*** Block opens ***
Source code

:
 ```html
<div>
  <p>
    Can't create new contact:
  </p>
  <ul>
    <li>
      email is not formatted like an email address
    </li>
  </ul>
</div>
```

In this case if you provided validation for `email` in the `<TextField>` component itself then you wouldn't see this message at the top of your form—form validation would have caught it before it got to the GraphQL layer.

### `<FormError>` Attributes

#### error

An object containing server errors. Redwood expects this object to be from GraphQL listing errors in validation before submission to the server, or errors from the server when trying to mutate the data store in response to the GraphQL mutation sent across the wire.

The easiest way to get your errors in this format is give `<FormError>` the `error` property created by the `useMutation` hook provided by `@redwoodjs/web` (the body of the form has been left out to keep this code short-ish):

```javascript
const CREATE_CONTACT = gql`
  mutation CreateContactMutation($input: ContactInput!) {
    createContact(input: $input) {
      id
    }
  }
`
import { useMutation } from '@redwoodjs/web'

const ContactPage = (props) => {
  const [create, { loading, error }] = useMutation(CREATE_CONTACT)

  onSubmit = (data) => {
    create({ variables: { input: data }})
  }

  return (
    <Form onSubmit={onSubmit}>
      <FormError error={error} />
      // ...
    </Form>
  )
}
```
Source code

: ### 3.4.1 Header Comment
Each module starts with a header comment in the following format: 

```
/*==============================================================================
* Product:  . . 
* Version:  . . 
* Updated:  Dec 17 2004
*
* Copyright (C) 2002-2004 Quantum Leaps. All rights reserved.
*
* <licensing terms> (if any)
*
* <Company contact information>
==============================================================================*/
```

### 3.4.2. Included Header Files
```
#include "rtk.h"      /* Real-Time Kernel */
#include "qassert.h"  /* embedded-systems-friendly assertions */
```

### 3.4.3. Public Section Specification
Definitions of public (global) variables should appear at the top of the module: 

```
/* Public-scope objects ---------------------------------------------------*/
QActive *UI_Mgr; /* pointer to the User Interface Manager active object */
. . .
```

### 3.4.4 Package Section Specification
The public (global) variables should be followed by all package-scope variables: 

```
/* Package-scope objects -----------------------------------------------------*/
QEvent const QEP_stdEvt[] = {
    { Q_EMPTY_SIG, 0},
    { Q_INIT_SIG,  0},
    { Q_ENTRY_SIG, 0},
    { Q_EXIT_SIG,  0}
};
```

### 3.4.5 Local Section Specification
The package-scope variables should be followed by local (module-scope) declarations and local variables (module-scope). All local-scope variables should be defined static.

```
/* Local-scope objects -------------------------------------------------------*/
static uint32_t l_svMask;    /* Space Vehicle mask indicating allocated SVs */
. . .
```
*** Block closes ***
*ASSIGNMENT:* In the entries above, find each line with the word "should" and show it.

*RESPONSE BOX:*
Definitions of public (global) variables should appear at the top of the module: 
The public (global) variables should be followed by all package-scope variables: 
The package-scope variables should be followed by local (module-scope) declarations and local variables (module-scope). All local-scope variables should be defined static.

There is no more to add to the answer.